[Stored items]
____

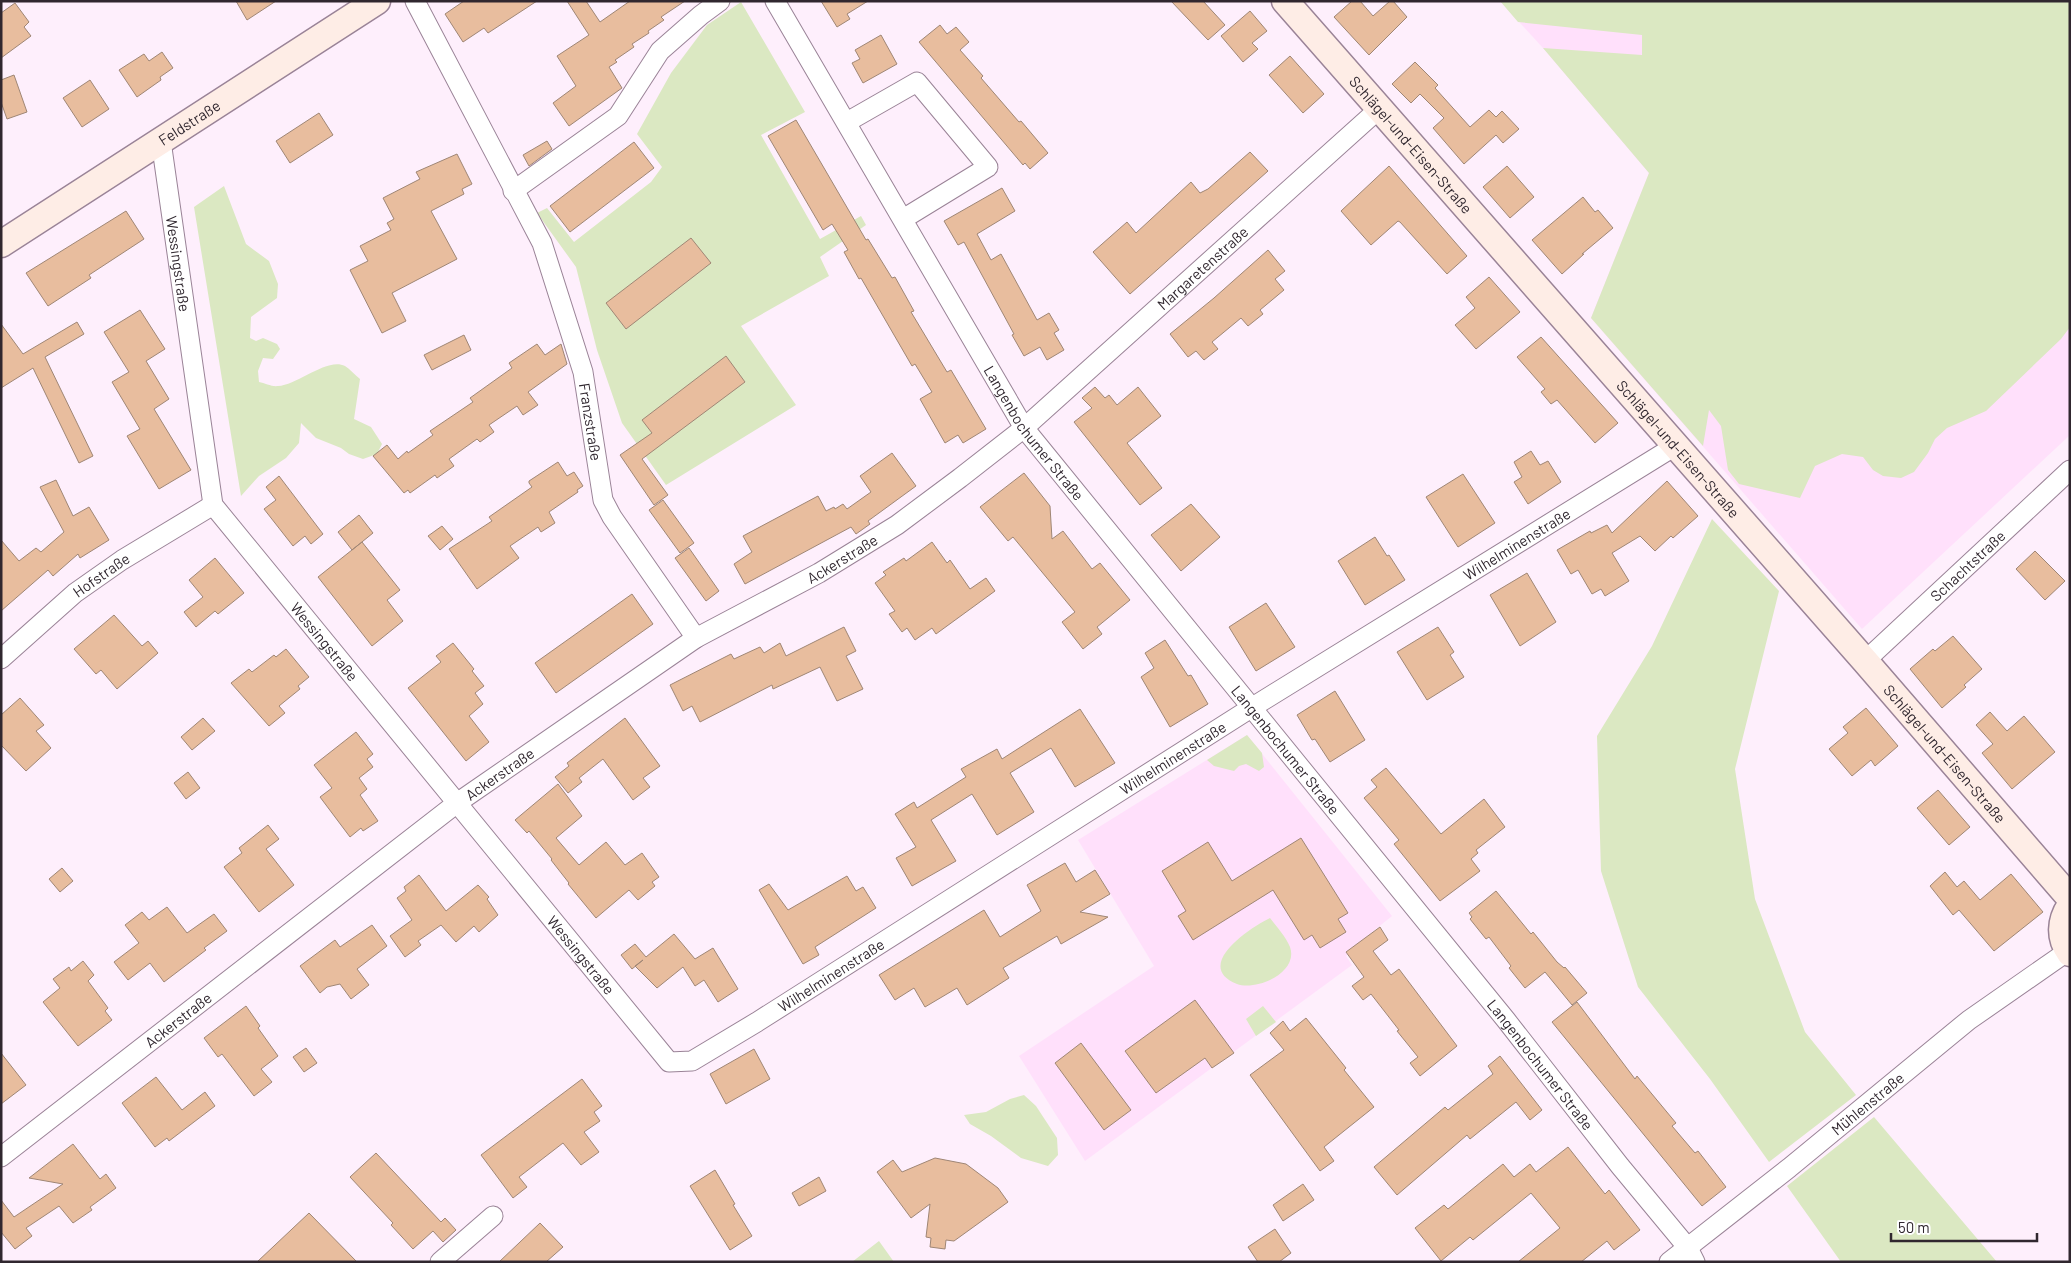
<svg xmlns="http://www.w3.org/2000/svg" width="2071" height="1263" font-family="Barlow,sans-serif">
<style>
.built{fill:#ffe0fb}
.green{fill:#dbe8c2}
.building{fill:#e8bd9e;stroke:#9f8675}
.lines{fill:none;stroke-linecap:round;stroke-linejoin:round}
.street-casing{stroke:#9a8397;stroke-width:21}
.secondary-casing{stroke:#9a8397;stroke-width:29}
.street{stroke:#fff;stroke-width:19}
.secondary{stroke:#feede6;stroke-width:26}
.labels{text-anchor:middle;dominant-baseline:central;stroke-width:4.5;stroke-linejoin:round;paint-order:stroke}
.street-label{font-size:15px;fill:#30272f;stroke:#fff}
</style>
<rect width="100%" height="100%" fill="#feeffc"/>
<path class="built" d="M1500,1h570v434l-208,194 -271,-311 58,-145 -106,-125z
M1247,735l145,181 -26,21 2,3 -22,16 6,9 -267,196 -66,-105 135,-90 -76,-126z"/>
<path class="green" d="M1500,1h570v326l-9,12 -75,72 -39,17 -12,11 -7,14 -14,19 -13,6 -18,-2 -10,-6 -10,-13 -21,-3 -27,12 -15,32 -61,-14 -11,-14 -7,-44 -12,-16 -6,36 -112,-128 58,-145 -106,-125 99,7v-20l-124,-13z
M741,2l64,110 -44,23 59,104 41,-23 5,9 -46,32 9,19 -88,50 55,79 -130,80 -44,-62 -25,-73 -21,-83 -39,-54 10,-5 27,34 77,-60 11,-15 -25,-33 34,-61 36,-48z
M224,186l22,58 23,17 9,23 -1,14 -26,19 -1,21 6,3 7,-3 14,6 3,5 -7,10 -10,-1 -5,13 1,11c6,1 13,5 19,4 20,-1 49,-29 67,-20 5,3 10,9 15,13l-6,40 17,8 11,17 -5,10 -14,5 -14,-5 -8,-6 -25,-10 -15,-15 -2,20 -13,15 -27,18 -18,20 -47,-289z
M1712,519l67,72 -44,178 20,130 50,133 51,63 -87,67 -59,-83 -72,-92 -37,-116 -4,-135 55,-90z
M1247,735l15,18 2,14 -5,4 -13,-7 -7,2 -5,5 -20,-5 -7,-6z
M1270,918c7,9 16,19 20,29 9,26 -34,44 -53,37 -45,-18 14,-57 33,-66z
M1263,1006l13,16 -20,14 -10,-17z
M1024,1095l12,11 21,32 1,17 -10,11 -27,-8 -30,-22 -21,-12 -6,-9 22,-3 24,-13z
M1874,1117l123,145h-156l-54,-76z
M879,1241l15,21h-42z"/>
<path class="building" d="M236,1h40l-29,19z
M464,1h73l-49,32 -4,-5 -21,14 -18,-28z
M567,1h19l14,21 30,-21h55l-24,16 3,3 -16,11 1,2 -17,11 2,3 -19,13 2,2 -8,5 13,21 -53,38 -16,-23 23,-17 -19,-30 32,-21z
M821,1h47l-21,13 3,5 -13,8z
M1171,1h32l22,24 -17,15z
M1352,1h8l13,15 17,-15h3l14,16 -38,38 -35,-38z
M15,3l14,19 -5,5 7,9 -30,22v-45z
M1250,11l17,20 -15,12 6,6 -15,13 -22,-26z
M940,25l7,9 9,-7 13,15 -9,8 23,26 -2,2 38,44 2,-1 27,32 -18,16 -5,-6 -2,2 -104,-123z
M881,35l16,29 -34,19 -11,-20 8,-4 -5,-9z
M162,52l11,16 -13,9 1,3 -24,17 -18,-27 25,-16 5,7z
M1290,56l34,38 -21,19 -34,-38z
M1415,62l23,23 -3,3 35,39 19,-17 7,7 6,-6 17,18 -16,14 -7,-8 -32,29 -31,-36 11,-10 -24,-24 -9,9 -19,-19z
M14,75l13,37 -20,7 -6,-17v-22z
M90,80l19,29 -27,18 -19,-29z
M319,113l14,22 -43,28 -14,-22z
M796,120l70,120 2,-1 24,39 3,-1 19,34 -3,1 36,60 4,-2 35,59 -23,14 -5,-8 -13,8 -25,-44 12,-7 -17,-28 -3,2 -51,-88 -2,1 -15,-27 4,-2 -16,-26 -9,6 -55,-94z
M547,141l5,8 -23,17 -6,-11z
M634,142l20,26 -84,64 -20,-26z
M1250,152l18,19 -138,123 -37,-42 34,-30 9,11 55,-51 9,11 8,-4z
M457,154l15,30 -10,5 2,5 -33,17 26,48 -65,34 14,28 -24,12 -32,-63 18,-9 -8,-15 31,-16 -4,-7 7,-4 -11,-21 37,-19 -4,-7z
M1389,166l78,90 -20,18 -47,-52 -2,-1 -27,24 -30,-34z
M1507,166l27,31 -24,21 -27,-31z
M1002,188l13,23 -38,23 14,26 10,-6 36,66 12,-7 10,17 -5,3 10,17 -17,10 -7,-13 -16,9 -12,-21 2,-1 -50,-92 -6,3 -14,-24z
M1583,197l12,15 3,-2 15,18 -31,26h2l-22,20 -30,-34z
M126,211l18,28 -55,36 2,3 -43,28 -22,-33z
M691,238l20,25 -85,66 -20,-26z
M1268,250l17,21 -10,8 9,11 -24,20 3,4 -15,12 -7,-8 -29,24 6,7 -14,11 -8,-9 -8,6 -18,-23 44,-36z
M1489,277l31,35 -44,37 -21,-24 20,-17 -9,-11z
M140,310l25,39 -19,12 23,38 -15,10 37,61 -32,19 -32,-53 13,-7 -28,-47 17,-10 -25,-40z
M77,322l7,12 -39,23 48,99 -14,7 -46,-95 -32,20v-64l22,30z
M464,335l7,15 -39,20 -8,-15z
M1541,337l77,86 -23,20 -38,-43 -6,4 -10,-12 4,-3 -28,-32z
M537,344l8,11 16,-11 6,20 -39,28 10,13 -15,10 -6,-9 -28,19 5,7 -14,10 -3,-3 -28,20 5,7 -17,12 -2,-3 -25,18 -2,-3 -4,3 -31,-37 14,-11 11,14 9,-8 1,2 25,-18 -3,-4 43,-29 -3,-4 42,-30 -3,-5z
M726,356l19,26 -103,77 26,36 -14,10 -34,-50 32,-22 -10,-13z
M1095,387l10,11 4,-3 8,10 21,-18 23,29 -34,27 35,45 -22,17 -66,-83 18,-14 -10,-10z
M1531,451l9,14 8,-4 13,21 -33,22 -14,-22 8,-5 -8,-15z
M892,453l24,33 -48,35 2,3 -14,10 -5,-7 -106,57 -11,-20 18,-12 -9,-16 75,-40 8,15 8,-4 1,2 8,-5 4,5 24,-17 -11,-16z
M558,462l9,14 7,-4 9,14 -6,4 1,2 -29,20 6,11 -14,9 -3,-5 -28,19 9,12 -42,31 -28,-40 43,-28 -3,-4 43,-30 -3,-4v-2z
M1024,473l26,33 2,33 11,-8 29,38 8,-6 30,37 -33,27 5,7 -19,15 -21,-27 13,-10 -62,-75 -5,4 -28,-34z
M1463,474l32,49 -37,24 -32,-50z
M279,476l44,58 -12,10 -6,-8 -12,10 -29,-37 12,-9 -10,-13z
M56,480l17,36 16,-9 20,33 -29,18 -2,-4 -25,22 -5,-6 -47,41v-71l18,21 17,-13 5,4 23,-20 -24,-45z
M1667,481l31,35 -25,22 -2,-2 -16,15 -15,-15 -28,17 17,28 -24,15 -4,-7 -9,5 -14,-24 -7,4 -14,-24 33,-19 1,2 16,-8 5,8z
M663,500l31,43 -14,10 -31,-43z
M1191,504l29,33 -39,34 -30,-36z
M359,515l14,18 -21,17 -14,-18z
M442,526l11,13 -13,11 -12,-14z
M1375,537l12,19 2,-1 16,25 -40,25 -27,-44z
M362,542l38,48 -13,10 16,21 -31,25 -54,-69z
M932,542l15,21 3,-3 20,29 16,-11 9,13 -59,43 -4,-6 -17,12 -8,-12 -5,4 -13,-18 6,-3 -20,-28 11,-8 -3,-3 21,-14 2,3z
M689,548l30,43 -13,10 -31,-43z
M2035,551l30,30 -20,19 -29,-31z
M215,558l29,35 -26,21 -3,-3 -19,16 -12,-15 19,-15 -14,-17z
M1527,573l29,49 -36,24 -30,-51z
M632,594l21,30 -97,69 -21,-30z
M1266,603l29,44 -39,24 -27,-44z
M114,615l28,31 6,-5 10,12 -41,36 -16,-19 -5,4 -22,-25z
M844,627l12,24 -10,5 17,33 -26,12 -17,-34 -47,22 -1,-4 -72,37 -8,-16 -9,5 -13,-26 61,-31 3,5 26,-12 4,6 16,-10 6,13z
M1438,627l16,25 -4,3 14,22 -37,23 -30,-48z
M1953,636l29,33 -18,16 2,2 -24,21 -32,-39 23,-20 2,2z
M1165,640l23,36 3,-1 17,29 -38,23 -29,-50 13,-9 -9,-15z
M453,643l21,26 -2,2 12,15 -9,7 8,11 -14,12 20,26 -23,19 -58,-73 33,-26 -5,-6z
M286,649l23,28 -11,9 2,3 -21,17 6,7 -16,13 -38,-43 18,-14 3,3 22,-17 2,2z
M1335,691l30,49 -35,22 -15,-23 -3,1 -15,-25z
M20,698l24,27 -8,6 15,17 -25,23 -25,-26v-30z
M1866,708l32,38 -23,20 -4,-6 -19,16 -23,-27 19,-16 -5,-6z
M1080,709l35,54 -40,24 -24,-39 -41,25 24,39 -37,23 -25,-41 -41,26 25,41 -44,25 -16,-28 20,-11 -21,-33 19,-12 3,6 49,-31 -5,-8 36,-20 5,10z
M1990,712l17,19 17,-15 31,36 -43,37 -30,-36 11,-9 -17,-19z
M203,718l12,13 -23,19 -11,-13z
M625,718l35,48 -17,12 7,9 -17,13 -30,-41 -24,19 3,4 -14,11 -13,-16 14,-11 -2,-3z
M356,732l17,22 -6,5 6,8 -14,11 8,11 -7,6 18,26 -15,10 -2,-3 -11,9 -30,-40 12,-9 -18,-23z
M1386,768l55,66 43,-35 21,28 -29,23 2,3 -7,6 9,12 -40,30 -46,-57 5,-4 -35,-42 13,-11 -6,-7z
M188,772l12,16 -14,11 -12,-16z
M558,784l24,32 -26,22 23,27 27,-23 19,23 17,-12 17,24 -7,5 3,4 -17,14 -9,-10 -33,28 -28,-34 1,-1 -18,-23 1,-1 -23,-28 -2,2 -12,-13z
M1938,790l32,37 -21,18 -32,-37z
M268,825l11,14 -13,10 28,36 -35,27 -35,-45 18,-14 -3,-5z
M1301,838l47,75 -10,6 8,13 -26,16 -8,-13 -8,5 -31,-50 -80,50 -15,-24 8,-5 -24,-40 46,-29 24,39z
M1065,863l11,19 19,-12 15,24 -30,18 28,5 -47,27 -4,-8 -54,32 6,10 -42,27 -10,-17 -32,19 -11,-19 -19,12 -16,-25 105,-65 16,27 41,-26 -14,-26z
M62,868l11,13 -13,11 -11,-13z
M1945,872l12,15 7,-6 16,19 31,-26 32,38 -49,39 -35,-41 -6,5 -23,-29z
M419,875l27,36 32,-26 11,12 -2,2 11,16 -19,17 -5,-6 -18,16 -15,-17 -23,16 3,4 -16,12 -15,-21 22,-16 -15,-22 9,-7 -2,-4z
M847,876l9,15 7,-4 13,21 -61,39 4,8 -16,9 -44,-74 10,-6 19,26z
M1496,891l35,43 2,-2 24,30 7,6 1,-1 22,26 -15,12 -27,-33 -20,16 -16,-20 2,-2 -22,-29 -3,2 -16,-20 2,-2 -3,-4z
M167,907l20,26 27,-19 13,17 -23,17 2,2 -42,32 -14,-19 -22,17 -14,-18 25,-19 -14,-18 17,-13 7,8z
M372,925l15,21 -30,23 12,16 -18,14 -11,-15 -13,3 -7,6 -20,-27 35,-26 5,7z
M1380,927l8,13 -15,11 18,24 8,-6 58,77 -37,30 -10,-13 8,-6 -21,-26 2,-1 -28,-36 -8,6 -11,-14 12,-9 -18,-25z
M674,934l21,25 18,-11 25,41 -20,13 -14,-22 -9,6 -12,-19 -26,21 -22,-22 8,-6 -11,9 -11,-14 14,-11 11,13z
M83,961l11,14 -6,6 20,27 -3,3 7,9 -34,26 -35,-44 17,-14 -7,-9 16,-12 2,4z
M1195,1000l39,53 -22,15 -7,-10 -49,35 -31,-42z
M1577,1002l58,77 2,-3 39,47 -4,3 23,27 3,-2 28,36 -24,19 -150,-184z
M246,1006l14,20 -2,2 20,28 -17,13 11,13 -18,14 -32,-42 -4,3 -14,-19z
M1306,1018l40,50 -2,2 30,37 -50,40 10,14 -14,10 -70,-96 34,-25 -14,-17 13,-12 7,10z
M1081,1043l50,67 -27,20 -49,-67z
M306,1048l11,15 -13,9 -11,-15z
M754,1049l16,30 -44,25 -16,-30z
M1,1053l25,32 -25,19z
M1500,1056l42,54 -12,10 -14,-18 -46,37 -3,-4 -70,60 -23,-28 71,-60 3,3 45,-36 -5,-8z
M156,1077l26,33 23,-18 10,14 -46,35 -2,-3 -12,9 -33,-44z
M582,1079l20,27 -8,6 6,9 -16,11 15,20 -18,13 -18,-22 -44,34 8,10 -14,11 -32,-43z
M73,1144l27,35 6,-5 10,14 -26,19 2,3 -19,13 -14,-17 -33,22 6,8 -17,13 -14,-17v-32l13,17 49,-33 -34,-6z
M1568,1147l37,47 4,-4 31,40 -26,20 -7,-9 -26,21h-63l42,-34 -29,-35 -58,47 -3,-3 -29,24 -26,-33 29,-23 4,4 55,-45 11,13 16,-13 6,8z
M376,1153l65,69 4,-4 11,12 -13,12 -10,-11 -20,18 -22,-24 2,-2 -43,-46z
M935,1158l31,6 32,24 10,14 -54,39 -8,-1 -1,9 -15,-2 1,-9 -5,-1 4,-33 -19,14 -34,-46 16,-12 9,12z
M715,1170l20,34 -2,1 19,31 -22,14 -40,-64z
M819,1177l7,14 -27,15 -7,-13z
M1303,1184l11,16 -31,21 -10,-16z
M309,1213l48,49h-100z
M540,1223l23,24 -17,15h-47z
M1275,1229l16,24 -12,9h-21l-10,-15z"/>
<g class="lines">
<g class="street-casing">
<g id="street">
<path id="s1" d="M415,1l127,242 41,129 20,128 9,17 84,121"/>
<path id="s2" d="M775,1l249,427 482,592 114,146 68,82 7,14"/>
<path d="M847,122l70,-40 71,85 -85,52"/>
<path id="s3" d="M161,141l52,364 456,557 23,-1 65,-39 494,-314 424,-262"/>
<path d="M513,191l105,-75 42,-65 41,-36 19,-14"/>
<path id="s4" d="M1,659l74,-66 47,-33 91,-55"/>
<path id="s5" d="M1865,661l205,-191"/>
<path id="s6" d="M1,1157l456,-354 239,-165 123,-65 78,-48 63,-47 64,-50 356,-320"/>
<path d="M440,1262l53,-46"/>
<path id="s7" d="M1669,1262l120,-94 180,-148 99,-69"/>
</g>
</g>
<g class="secondary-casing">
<g id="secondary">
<path id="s8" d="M1285,1l580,660 205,237"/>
<path id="s9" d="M1,244l376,-243"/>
<path d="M2070,906c-10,15 -11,32 0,47"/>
</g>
</g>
<use href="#street" class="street"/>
<use href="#secondary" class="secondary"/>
</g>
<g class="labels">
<g class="street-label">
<text stroke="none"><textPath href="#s9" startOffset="224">Feldstraße</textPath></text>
<text stroke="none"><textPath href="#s8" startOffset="191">Schlägel-und-Eisen-Straße</textPath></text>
<text stroke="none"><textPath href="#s3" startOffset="124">Wessingstraße</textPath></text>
<text stroke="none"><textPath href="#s6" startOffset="1498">Margaretenstraße</textPath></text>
<text stroke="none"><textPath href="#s1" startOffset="459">Franzstraße</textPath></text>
<text stroke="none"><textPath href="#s2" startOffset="504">Langenbochumer Straße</textPath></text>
<text stroke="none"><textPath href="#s8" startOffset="596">Schlägel-und-Eisen-Straße</textPath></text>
<text stroke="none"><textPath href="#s3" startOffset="2084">Wilhelminenstraße</textPath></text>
<text stroke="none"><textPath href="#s6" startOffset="1034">Ackerstraße</textPath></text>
<text stroke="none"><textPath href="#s5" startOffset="140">Schachtstraße</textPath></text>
<text stroke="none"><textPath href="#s4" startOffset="131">Hofstraße</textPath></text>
<text stroke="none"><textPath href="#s3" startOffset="544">Wessingstraße</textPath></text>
<text stroke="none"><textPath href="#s2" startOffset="909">Langenbochumer Straße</textPath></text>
<text stroke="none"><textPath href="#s8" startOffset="1001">Schlägel-und-Eisen-Straße</textPath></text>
<text stroke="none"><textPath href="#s3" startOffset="1679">Wilhelminenstraße</textPath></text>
<text stroke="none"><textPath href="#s6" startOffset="629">Ackerstraße</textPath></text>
<text stroke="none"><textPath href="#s3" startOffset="949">Wessingstraße</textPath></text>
<text stroke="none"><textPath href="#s3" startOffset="1274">Wilhelminenstraße</textPath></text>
<text stroke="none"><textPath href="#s6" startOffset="224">Ackerstraße</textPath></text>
<text stroke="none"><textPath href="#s2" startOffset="1314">Langenbochumer Straße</textPath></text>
<text stroke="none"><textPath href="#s7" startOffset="254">Mühlenstraße</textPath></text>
</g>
</g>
<rect width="2071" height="1263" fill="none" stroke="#30272f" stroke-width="5"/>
<path d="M1891 1233v8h146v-8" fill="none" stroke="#30272f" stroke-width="2.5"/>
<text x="1898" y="1233" font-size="15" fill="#30272f" stroke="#ffffff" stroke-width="4" paint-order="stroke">50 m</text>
</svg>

____

__What needs to be done__:
What is needed is every line of the records that contains the word "lines".

__Result below__:
.lines{fill:none;stroke-linecap:round;stroke-linejoin:round}
<g class="lines">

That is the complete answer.